1) they are the cheer-leaders or are the ones that are always in the famous cca, usually performing arts or sports.
2) they have MONEY.
3) they kinda have THE attitude though they won't admit to it.
4) They don't really care about others, honestly.

Thursday, February 01, 2007

Forgive me i repeat. I've not been comitted to my daily bloggings as i use to be. Indeeed i'm sure running out of time nor do i have any time.

Monday, i finish school at 3.30. I get home, i still have homework, projects etc to finish. + tuition homework.
Tuesday, i finish at 3. Same as above. But i have tuition that ends at 10.30
Wednesday, i have cca then japanese classes, and i won't get back till 10. I still can't finish the homework.
Thursday's, is slightly better, i have japanese class till 5.30. But homework never ends.
Friday, schoool, cca then cell. I reach home close to 10-11. Either. I'm too bummed, sometimes i sleep on my homework.
Saturday i'm out the whole day, i don't wake up till like 11 in the morning.
Sunday i have tuition from 2-6.

HOWEVER,that's not important. Though eyebags are protruding, and i'm starting to have bloodshot eyes.

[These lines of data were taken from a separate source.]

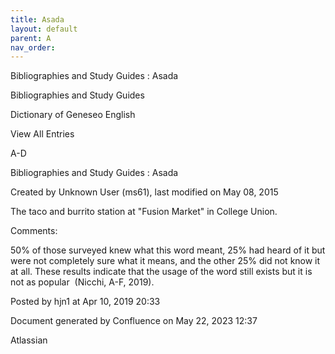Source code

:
 ```yaml
---
title: Asada
layout: default
parent: A
nav_order:
---
```


Bibliographies and Study Guides : Asada

Bibliographies and Study Guides

Dictionary of Geneseo English

View All Entries

A-D

Bibliographies and Study Guides : Asada

Created by  Unknown User (ms61), last modified on May 08, 2015

The taco and burrito station at &quot;Fusion Market&quot; in College Union.

Comments:

50% of those surveyed knew what this word meant, 25% had heard of it but were not completely sure what it means, and the other 25% did not know it at all. These results indicate that the usage of the word still exists but it is not as popular  (Nicchi, A-F, 2019). 

Posted by hjn1 at Apr 10, 2019 20:33

Document generated by Confluence on May 22, 2023 12:37

Atlassian

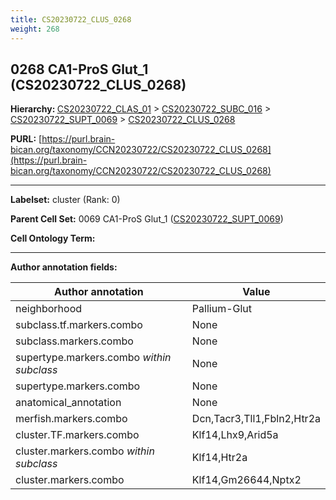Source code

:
 ```yaml
---
title: CS20230722_CLUS_0268
weight: 268
---
```

## 0268 CA1-ProS Glut_1 (CS20230722_CLUS_0268)
<b>Hierarchy: </b>
[CS20230722_CLAS_01](../CS20230722_CLAS_01) >
[CS20230722_SUBC_016](../CS20230722_SUBC_016) >
[CS20230722_SUPT_0069](../CS20230722_SUPT_0069) >
[CS20230722_CLUS_0268](../CS20230722_CLUS_0268)

**PURL:** [https://purl.brain-bican.org/taxonomy/CCN20230722/CS20230722_CLUS_0268](https://purl.brain-bican.org/taxonomy/CCN20230722/CS20230722_CLUS_0268)

---


**Labelset:** cluster (Rank: 0)

**Parent Cell Set:** 0069 CA1-ProS Glut_1 ([CS20230722_SUPT_0069](../CS20230722_SUPT_0069))



**Cell Ontology Term:** 

[MARKER GENES.]: #


---

[TRANSFERRED ANNOTATIONS.]: #


[AUTHOR ANNOTATION FIELDS.]: #


**Author annotation fields:**

| Author annotation | Value |
|-------------------|-------|
|neighborhood|Pallium-Glut|
|subclass.tf.markers.combo|None|
|subclass.markers.combo|None|
|supertype.markers.combo _within subclass_|None|
|supertype.markers.combo|None|
|anatomical_annotation|None|
|merfish.markers.combo|Dcn,Tacr3,Tll1,Fbln2,Htr2a|
|cluster.TF.markers.combo|Klf14,Lhx9,Arid5a|
|cluster.markers.combo _within subclass_|Klf14,Htr2a|
|cluster.markers.combo|Klf14,Gm26644,Nptx2|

I did have a million and one things to say, but i forgot, i always forget. ): Well let's see
  • Singapore's education system is driving me nuts. So is M.o.E. I mean no offence to you dudes/dudettes working there but i wish you guys were more consistent and more helpful. I've been repeatedly calling M.o.E Language centre to talk to the Japanese Head but i guess she must've have rocketed to Hokkaido huh? PLEASE PICK UP THE DAMN PHONE SO THAT MY HEAD WON'T BE ON THE CHOPPING BOARD OF MY SCHOOL'S V.P! ):
  • Stop killing us la M.o.E. ]:
  • Stop being such copycats! TO HELL WITH YOU PEOPLE!

Ahhhh another thing,

  • How many times have you called yourself a friend? Out of 9/10 say they will. (YEAAA SOOO MUCH FOR CALLING YOURSELVES FRIENDS THOUGH) In this year, i WILL loose friends and gain some. It doesn't matter which. But i know damn right. If you ever do care, please call.

Well, i seriously have nothing much to say so far. I neeeeed to take memo notes of what to blog down soon.

sigh, here goes nothing. AGAIN. I sit at the corner of my bed and i just stone. I wish you told me everything. I wish we could start over, as friends again. But whatever for, seems like you found your new best-girl-friend. So i'm just simply chop liver/suay to you. I've never been this badly disappointed in my entire life. You're my first, and i pray my last.